Validation runs in `load()` — never defer it to the first call site.

## Logging

```rust
use tracing_subscriber::{EnvFilter, fmt};

fn init_logging(verbose: u8) {
    let level = match verbose {
        0 => "warn",
        1 => "info",
        2 => "debug",
        _ => "trace",
    };
    let filter = EnvFilter::try_from_default_env()
        .unwrap_or_else(|_| EnvFilter::new(format!("myapp={level}")));
    fmt().with_env_filter(filter).with_writer(std::io::stderr).init();
}
```

- Logs go to **stderr**. Only command results go to stdout.

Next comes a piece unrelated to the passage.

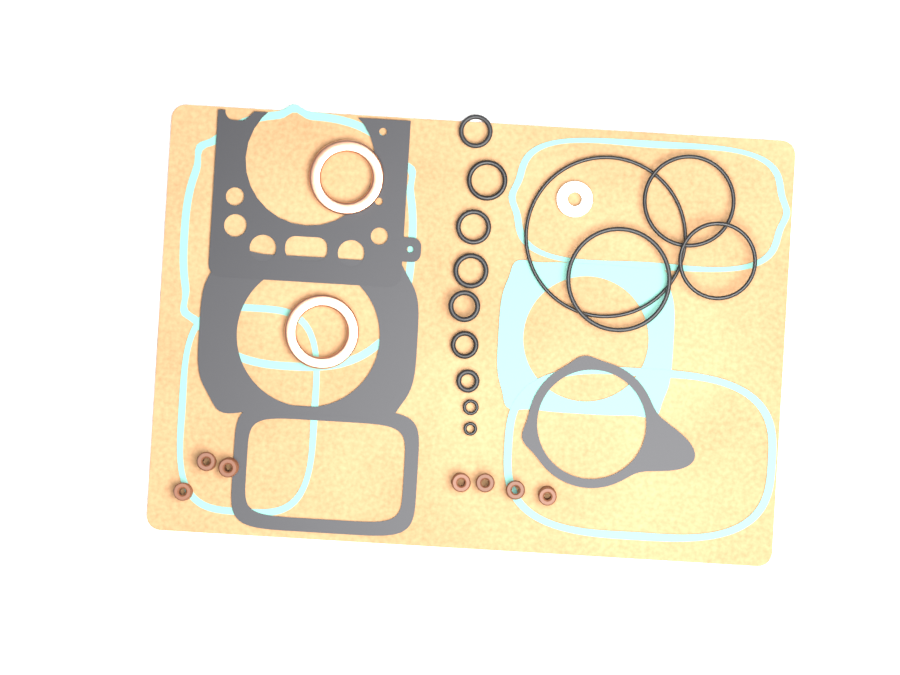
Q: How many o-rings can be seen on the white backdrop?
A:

This keeps pipes clean.
- Respect `RUST_LOG` / `MYAPP_LOG` env var if set — it overrides `-v`.
- Never log at `info!` inside hot loops; budget is roughly one log line per user-visible action.

## Output

Every query command supports two modes:

```rust
if args.json {
    println!("{}", serde_json::to_string(&results)?);
} else {
    render_human(&results);
}
```

- JSON output must be a single line or a valid JSON document — no mixed human + JSON in the same stream.
- Exit with non-zero on failure even when `--json` is set; don't emit `{"error": "..."}` with exit 0.

## Progress

- Interactive terminals (check `std::io::IsTerminal::is_terminal(&stderr)`): `indicatif` progress bars on stderr.
- Non-interactive (pipes, CI, agents): plain periodic log lines. Never emit control codes to a non-tty.
- `--quiet` flag suppresses both.

## Shell Completions

```rust
use clap_complete::{generate, Shell};

Commands::Completions { shell } => {
    let mut cmd = Cli::command();
    generate(shell, &mut cmd, "myapp", &mut std::io::stdout());
}
```

Ship completions via the `completions` subcommand rather than pre-generated files — keeps them in sync with the actual flag set.

## Testing CLIs

```rust
use assert_cmd::Command;
use predicates::prelude::*;

#[test]
fn search_returns_json() {
    Command::cargo_bin("myapp").unwrap()
        .args(["search", "foo", "--json"])
        .assert()
        .success()
        .stdout(predicate::str::starts_with("["));
}
```

- `tempfile::TempDir` for isolated project roots.
- Snapshot stdout with `insta::assert_snapshot!` for human-readable output that changes rarely.
- Test exit codes explicitly — they're part of the CLI contract for scripts.

## Common Traps

- Don't print to stdout from library crates. Return structured data, let the binary format it.
- Don't swallow `SIGPIPE`. On Unix, when the reader closes a pipe early, the default is to die — let it. If you install a `tokio::signal` handler, re-raise or exit cleanly on pipe errors.
- Don't ship a CLI that panics on bad input. Map every user-facing error to a clean `anyhow` chain with `.context()`.